BishopAccountability.org

The Rebel Nuns, the Cardinal and a Showdown with the Vatican

By Tom Kington
The Guardian
June 9, 2012

http://www.guardian.co.uk/world/2012/jun/09/vatican-showdown-america-liberal-nuns

Cardinal William Levada, centre, will meet with Sister Pat Farrell in Rome. Photograph: Alessandra Benedetti

She is the American nun who after 15 years spent working with war refugees in El Salvador now leads the majority of the 57,000 Catholic sisters in the US. He is the American cardinal who marched in San Francisco protesting against gay marriage and was accused of turning a blind eye to paedophile priests before he took over the Vatican's doctrinal office, the modern version of the Inquisition.

On Tuesday, Pat Farrell and William Levada will clash in Rome at the climax of a raging row over what Catholicism means for women. It will be a confrontation that pits America's increasingly independent and broad-minded nuns against the Vatican's male guardians of the faith. "Pat Farrell knows it will be daunting, but she sees the importance of this meeting for the whole Catholic community," said her spokeswoman, Sister Annmarie Sanders.

The showdown follows the claim by Levada's department that Farrell's Leadership Conference of Women Religious, the umbrella organisation for most US orders, has been promoting "radical feminism" and glossing over the Vatican's hard line on gay marriage and abortion.

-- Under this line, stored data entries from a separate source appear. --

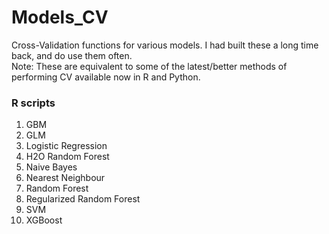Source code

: # Models_CV
Cross-Validation functions for various models. I had built these a long time back, and do use them often.   
Note: These are equivalent to some of the latest/better methods of performing CV available now in R and Python.

### R scripts
1. GBM
2. GLM
3. Logistic Regression
4. H2O Random Forest
5. Naive Bayes
6. Nearest Neighbour
7. Random Forest
8. Regularized Random Forest
9. SVM
10. XGBoost
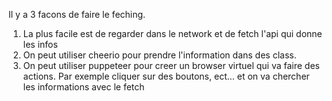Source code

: Il y a 3 facons de faire le feching.

1. La plus facile est de regarder dans le network et de fetch l'api qui donne les infos
2. On peut utiliser cheerio pour prendre l'information dans des class.
3. On peut utiliser puppeteer pour creer un browser virtuel qui va faire des actions. Par exemple cliquer sur des boutons, ect... et on va chercher les informations avec le fetch
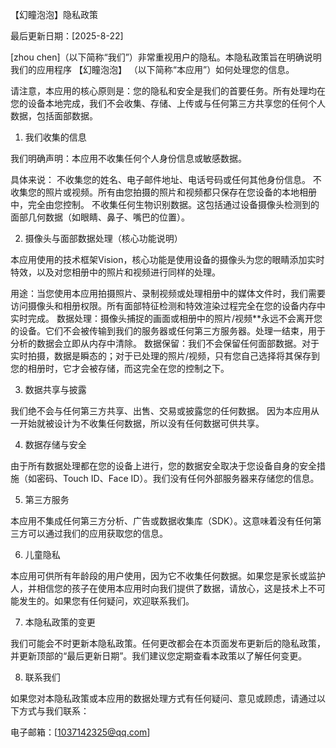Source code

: 
【幻瞳泡泡】隐私政策

最后更新日期：[2025-8-22]

[zhou chen]（以下简称“我们”）非常重视用户的隐私。本隐私政策旨在明确说明我们的应用程序 【幻瞳泡泡】 （以下简称“本应用”）如何处理您的信息。

请注意，本应用的核心原则是：您的隐私和安全是我们的首要任务。所有处理均在您的设备本地完成，我们不会收集、存储、上传或与任何第三方共享您的任何个人数据，包括面部数据。

1. 我们收集的信息

我们明确声明：本应用不收集任何个人身份信息或敏感数据。

具体来说：
不收集您的姓名、电子邮件地址、电话号码或任何其他身份信息。
不收集您的照片或视频。所有由您拍摄的照片和视频都只保存在您设备的本地相册中，完全由您控制。
不收集任何生物识别数据。这包括通过设备摄像头检测到的面部几何数据（如眼睛、鼻子、嘴巴的位置）。

2. 摄像头与面部数据处理（核心功能说明）

本应用使用的技术框架Vision，核心功能是使用设备的摄像头为您的眼睛添加实时特效，以及对您相册中的照片和视频进行同样的处理。

用途：当您使用本应用拍摄照片、录制视频或处理相册中的媒体文件时，我们需要访问摄像头和相册权限。所有面部特征检测和特效渲染过程完全在您的设备内存中实时完成。
数据处理：摄像头捕捉的画面或相册中的照片/视频**永远不会离开您的设备。它们不会被传输到我们的服务器或任何第三方服务器。处理一结束，用于分析的数据会立即从内存中清除。
数据保留：我们不会保留任何面部数据。对于实时拍摄，数据是瞬态的；对于已处理的照片/视频，只有您自己选择将其保存到您的相册时，它才会被存储，而这完全在您的控制之下。

3. 数据共享与披露

我们绝不会与任何第三方共享、出售、交易或披露您的任何数据。
因为本应用从一开始就被设计为不收集任何数据，所以没有任何数据可供共享。

 4. 数据存储与安全

由于所有数据处理都在您的设备上进行，您的数据安全取决于您设备自身的安全措施（如密码、Touch ID、Face ID）。我们没有任何外部服务器来存储您的信息。

 5. 第三方服务

本应用不集成任何第三方分析、广告或数据收集库（SDK）。这意味着没有任何第三方可以通过我们的应用获取您的信息。

 6. 儿童隐私

本应用可供所有年龄段的用户使用，因为它不收集任何数据。如果您是家长或监护人，并相信您的孩子在使用本应用时向我们提供了数据，请放心，这是技术上不可能发生的。如果您有任何疑问，欢迎联系我们。

 7. 本隐私政策的变更

我们可能会不时更新本隐私政策。任何更改都会在本页面发布更新后的隐私政策，并更新顶部的“最后更新日期”。我们建议您定期查看本政策以了解任何变更。

 8. 联系我们

如果您对本隐私政策或本应用的数据处理方式有任何疑问、意见或顾虑，请通过以下方式与我们联系：

电子邮箱：[1037142325@qq.com]
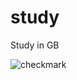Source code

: # study
Study in GB

![checkmark](https://user-images.githubusercontent.com/64165454/80292336-be716700-875e-11ea-941b-585dfba995ca.png)
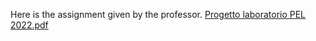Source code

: Here is the assignment given by the professor.
[Progetto laboratorio PEL 2022.pdf](https://github.com/nicopiri/Checkers/files/12672484/Progetto.laboratorio.PEL.2022.pdf)
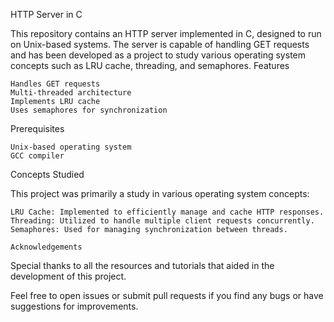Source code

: HTTP Server in C

This repository contains an HTTP server implemented in C, designed to run on Unix-based systems. The server is capable of handling GET requests and has been developed as a project to study various operating system concepts such as LRU cache, threading, and semaphores.
Features

    Handles GET requests
    Multi-threaded architecture
    Implements LRU cache
    Uses semaphores for synchronization

Prerequisites

    Unix-based operating system
    GCC compiler


Concepts Studied

This project was primarily a study in various operating system concepts:

    LRU Cache: Implemented to efficiently manage and cache HTTP responses.
    Threading: Utilized to handle multiple client requests concurrently.
    Semaphores: Used for managing synchronization between threads.

    Acknowledgements

Special thanks to all the resources and tutorials that aided in the development of this project.

Feel free to open issues or submit pull requests if you find any bugs or have suggestions for improvements.
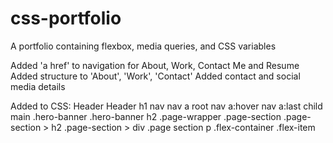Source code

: # css-portfolio
A portfolio containing flexbox, media queries, and CSS variables

Added 'a href' to navigation for About, Work, Contact Me and Resume
Added structure to 'About', 'Work', 'Contact'
Added contact and social media details

Added to CSS:
Header
Header h1
nav 
nav a
root
nav a:hover
nav a:last child
main
.hero-banner
.hero-banner h2
.page-wrapper
.page-section
.page-section > h2
.page-section > div
.page section p
.flex-container
.flex-item
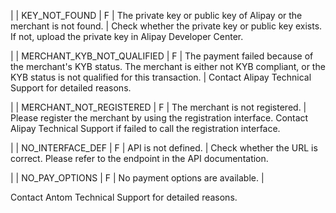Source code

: |
| KEY\_NOT\_FOUND | F | The private key or public key of Alipay or the merchant is not found. | Check whether the private key or public key exists. If not, upload the private key in Alipay Developer Center.

 |
| MERCHANT\_KYB\_NOT\_QUALIFIED | F | The payment failed because of the merchant's KYB status. The merchant is either not KYB compliant, or the KYB status is not qualified for this transaction. | Contact Alipay Technical Support for detailed reasons.

 |
| MERCHANT\_NOT\_REGISTERED | F | The merchant is not registered. | Please register the merchant by using the registration interface. Contact Alipay Technical Support if failed to call the registration interface.

 |
| NO\_INTERFACE\_DEF | F | API is not defined. | Check whether the URL is correct. Please refer to the endpoint in the API documentation.

 |
| NO\_PAY\_OPTIONS | F | No payment options are available. | 

Contact Antom Technical Support for detailed reasons.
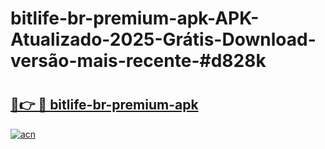 # bitlife-br-premium-apk-APK-Atualizado-2025-Grátis-Download-versão-mais-recente-#d828k

# <h2><a href="https://ainizakaria.my?title=bitlife-br-premium-apk&ref=24M">🔗👉 🔴 bitlife-br-premium-apk</a></h2>

[![acn](https://github.com/user-attachments/assets/0f9c940e-d8b0-45ae-aac7-cd30a18b3e1c)](https://ainizakaria.my?title=bitlife-br-premium-apk&ref=24M)

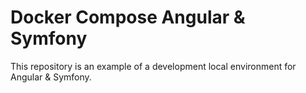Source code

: # Docker Compose Angular & Symfony
This repository is an example of a development local environment for Angular & Symfony.
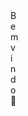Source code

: 
 <div align="left" class="estrela">
  Bem vindo 👋
</div>
<style>
 .estrela{
	width:2px;
	height:2px;
	background-color: rgb(173, 178, 241);
	position: absolute;
	animation-duration: 0.5s;
    animation-iteration-count: infinite;
    animation-timing-function:ease-out;
	animation-name: star_animation;
}

@keyframes star_animation {
    15% {width:3px;height:3px;}
    30% {width:4px;height:4px;}
    45% {width:4px;height:4px;}
    60% {width:4px;height:4px;}
    75% {width:3px;height:3px;}
    90% {width:1px;height:1px;}
  }
  </style>
<!--
**samuelx32/samuelx32** is a ✨ _special_ ✨ repository because its `README.md` (this file) appears on your GitHub profile.

Here are some ideas to get you started:

- 🔭 I’m currently working on ...
- 🌱 I’m currently learning ...
- 👯 I’m looking to collaborate on ...
- 🤔 I’m looking for help with ...
- 💬 Ask me about ...
- 📫 How to reach me: ...
- 😄 Pronouns: ...
- ⚡ Fun fact: ...


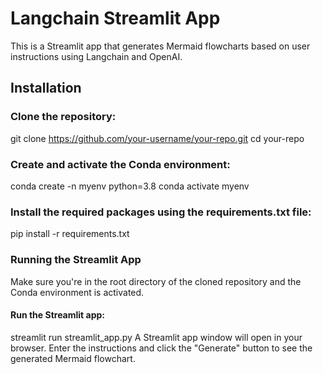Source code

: # Langchain Streamlit App

This is a Streamlit app that generates Mermaid flowcharts based on user instructions using Langchain and OpenAI.

## Installation

### Clone the repository:
   
   git clone https://github.com/your-username/your-repo.git
   cd your-repo

### Create and activate the Conda environment:

conda create -n myenv python=3.8
conda activate myenv

### Install the required packages using the requirements.txt file:

pip install -r requirements.txt

### Running the Streamlit App
Make sure you're in the root directory of the cloned repository and the Conda environment is activated.

#### Run the Streamlit app:

streamlit run streamlit_app.py
A Streamlit app window will open in your browser. Enter the instructions and click the "Generate" button to see the generated Mermaid flowchart.
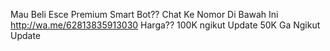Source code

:Mau Beli Esce Premium Smart Bot??
Chat Ke Nomor Di Bawah Ini
http://wa.me/62813835913030
Harga?? 
100K ngikut Update
50K Ga Ngikut Update

<!---
AlfaaGanzz/AlfaaGanzz is a ✨ special ✨ repository because its `README.md` (this file) appears on your GitHub profile.
You can click the Preview link to take a look at your changes.
--->
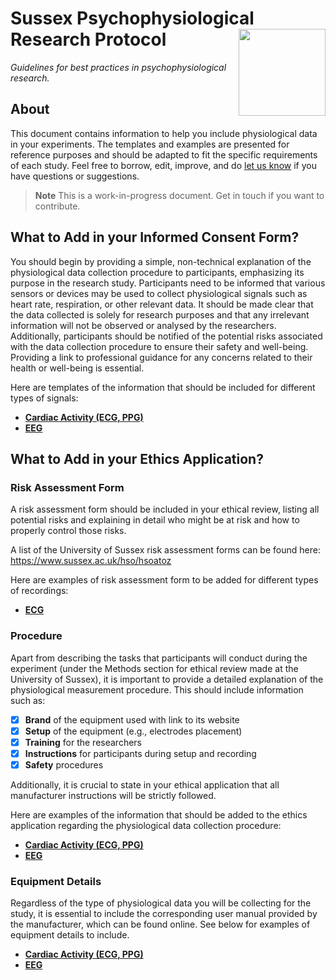# Sussex Psychophysiological Research Protocol <img src='https://upload.wikimedia.org/wikipedia/commons/3/34/University_of_Sussex_Logo.svg' align="right" height="139" />

*Guidelines for best practices in psychophysiological research.*

## About

This document contains information to help you include physiological data in your experiments. The templates and examples are presented for reference purposes and should be adapted to fit the specific requirements of each study. Feel free to borrow, edit, improve, and do [let us know](https://github.com/RealityBending/SussexPhysioProtocol/issues) if you have questions or suggestions.

> **Note**
> This is a work-in-progress document. Get in touch if you want to contribute.


## What to Add in your Informed Consent Form?
You should begin by providing a simple, non-technical explanation of the physiological data collection procedure to participants, emphasizing its purpose in the research study. Participants need to be informed that various sensors or devices may be used to collect physiological signals such as heart rate, respiration, or other relevant data. It should be made clear that the data collected is solely for research purposes and that any irrelevant information will not be observed or analysed by the researchers. Additionally, participants should be notified of the potential risks associated with the data collection procedure to ensure their safety and well-being. Providing a link to professional guidance for any concerns related to their health or well-being is essential.

Here are templates of the information that should be included for different types of signals:

- [**Cardiac Activity (ECG, PPG)**](https://github.com/RealityBending/SussexPhysioProtocol/blob/main/ECG.md#informed-consent-form)
- [**EEG**](https://github.com/RealityBending/SussexPhysioProtocol/blob/main/EEG.md#informed-consent-form)

## What to Add in your Ethics Application?

### Risk Assessment Form

A risk assessment form should be included in your ethical review, listing all potential risks and explaining in detail who might be at risk and how to properly control those risks. 

A list of the University of Sussex risk assessment forms can be found here: https://www.sussex.ac.uk/hso/hsoatoz

Here are examples of risk assessment form to be added for different types of recordings:

- [**ECG**](https://github.com/RealityBending/SussexPhysioProtocol/blob/main/ECG.md#risk-assessment-form)


### Procedure

Apart from describing the tasks that participants will conduct during the experiment (under the Methods section for ethical review made at the University of Sussex), it is important to provide a detailed explanation of the physiological measurement procedure. This should include information such as:

- [x] **Brand** of the equipment used with link to its website
- [x] **Setup** of the equipment (e.g., electrodes placement)
- [x] **Training** for the researchers
- [x] **Instructions** for participants during setup and recording
- [x] **Safety** procedures

Additionally, it is crucial to state in your ethical application that all manufacturer instructions will be strictly followed.

Here are examples of the information that should be added to the ethics application regarding the physiological data collection procedure:

- [**Cardiac Activity (ECG, PPG)**](https://github.com/RealityBending/SussexPhysioProtocol/blob/main/ECG.md#procedure)
- [**EEG**](https://github.com/RealityBending/SussexPhysioProtocol/blob/main/EEG.md#procedure)

### Equipment Details

Regardless of the type of physiological data you will be collecting for the study, it is essential to include the corresponding user manual provided by the manufacturer, which can be found online. See below for examples of equipment details to include.

- [**Cardiac Activity (ECG, PPG)**](https://github.com/RealityBending/SussexPhysioProtocol/blob/main/ECG.md#equipment-details)
- [**EEG**](https://github.com/RealityBending/SussexPhysioProtocol/blob/main/EEG.md#equipment-details)



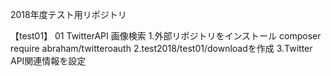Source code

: 
2018年度テスト用リポジトリ

【test01】
01 TwitterAPI 画像検索 
1.外部リポジトリをインストール
	composer require abraham/twitteroauth
2.test2018/test01/downloadを作成
3.Twitter API関連情報を設定
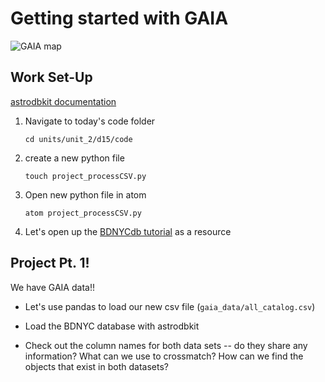 # Getting started with GAIA

![GAIA map](https://3c1703fe8d.site.internapcdn.net/newman/gfx/news/hires/2018/astronomerso.jpg)

## Work Set-Up

[astrodbkit documentation](https://astrodbkit.readthedocs.io/en/latest/index.html)

1. Navigate to today's code folder

    `cd units/unit_2/d15/code`

2. create a new python file

    `touch project_processCSV.py`

3. Open new python file in atom

    `atom project_processCSV.py`

4. Let's open up the [BDNYCdb tutorial](https://github.com/BDNYC/BDNYCdb/blob/master/tutorial/tutorial.md) as a resource


## Project Pt. 1!

We have GAIA data!!

- Let's use pandas to load our new csv file (`gaia_data/all_catalog.csv`)

- Load the BDNYC database with astrodbkit

- Check out the column names for both data sets -- do they share any information? What can we use to crossmatch? How can we find the objects that exist in both datasets?
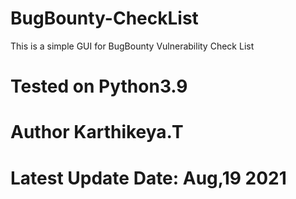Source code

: # BugBounty-CheckList

This is a simple GUI for BugBounty Vulnerability Check List
# Tested on Python3.9
# Author Karthikeya.T
# Latest Update Date: Aug,19 2021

To set the sisters straight, Levada plans to send an archbishop to rewrite the group's statute and institute re-education programmes to combat heterodox thinking. The reaction from Farrell, the group's president, was swift, denouncing the Vatican move as causing "pain and scandal". "We're all hurt by this," she told the National Catholic Reporter.

"Nuns accusing the Vatican of causing scandal is nothing short of incredible," said US priest Father Jim Martin, who organised a Twitter drive defending the sisters. The Levada report follows an "apostolic visitation" to US orders to check on nuns' "quality of life".

"A lot of nuns are now in their 70s and it is demoralising to them that the Vatican should be asking them how often they pray. It's like investigating your grandmother," said Martin. As American Catholicism recovered from paedophile scandals that scared off believers and crippled the church with lawsuits, nuns were "the glue that keeps the church together in the US", he said.

Americans have been quick to back the nuns with protest vigils outside churches and a 50,000-strong petition, while seven groups of US Franciscan friars denounced the Vatican crackdown as "excessive". "The support has shown the sisters are valued in ways they didn't even know," said Sanders.

But few expect Farrell, who will be accompanied by the leadership conference's executive director, Sister Janet Mock, to change Levada's mind. "Nuns are lay people. They take vows of poverty and chastity, but they are not ordained, which is why they have no power," said Kenneth Briggs, author of Double Crossed: Uncovering the Catholic Church's Betrayal of American Nuns. "They are between a rock and a hard place." A Vatican spokesman insisted that Rome was merely helping the nuns. "It's not a standoff," he said.

Farrell will report back to the leadership conference assembly in August and has not ruled out severing ties between the group and Rome. "The option is always there," said Farrell, who is a member of the Sisters of St Francis in Iowa, an order founded in Germany in 1864 to care for orphans and the elderly.

Levada, a former archbishop of San Francisco, has shrugged off doubts about his record over catching abusive priests to become head of Congregation for the Doctrine of the Faith, making him the most powerful American at the Vatican. He has a habit of rapping nuns' knuckles. Last week the congregation condemned Sister Margaret Farley, a professor emeritus of Christian ethics at Yale University, for a book in which she approved of gay marriage and divorce and praised female masturbation. The Vatican said the book treated Catholic doctrine "as one opinion among others", and took issue with Farley's claim that "self-pleasuring" could help marriages, calling it instead a "gravely disordered action".

"It has become abundantly clear that, particularly in matters related to the pelvic zone, the hierarchy is not interested in exploring questions or engaging in dialogue," columnist Jamie Manson wrote in the National Catholic Reporter. On Thursday, the 1,500-strong Catholic Theological Society of America also backed Farley against the Vatican.

The Vatican's crackdown has a whiff of politics, since many sisters backed Barack Obama's healthcare plan in the face of opposition from bishops over measures on contraception.

There were 185,000 nuns in the US in 1965 and conservative orders say the dramatic drop in numbers since is due to the move away from hardline Catholicism. Conservative orders make up about 20% of nuns in America, are more likely to live in convents and wear habits, and are not members of the leadership conference. "The Nashville Dominicans tend to be the model conservative group held up to show how bad the liberals are," said Briggs. The conflict between liberals and the Vatican has built up since the mid-1960s Second Vatican Council, which handed nuns new freedoms.

"Many nuns stopped wearing habits and moved out of their convents, going into new professions instead of just teaching and working in hospitals," said Briggs. "The Vatican handed them freedom, they took it, but then the boys in the office noticed."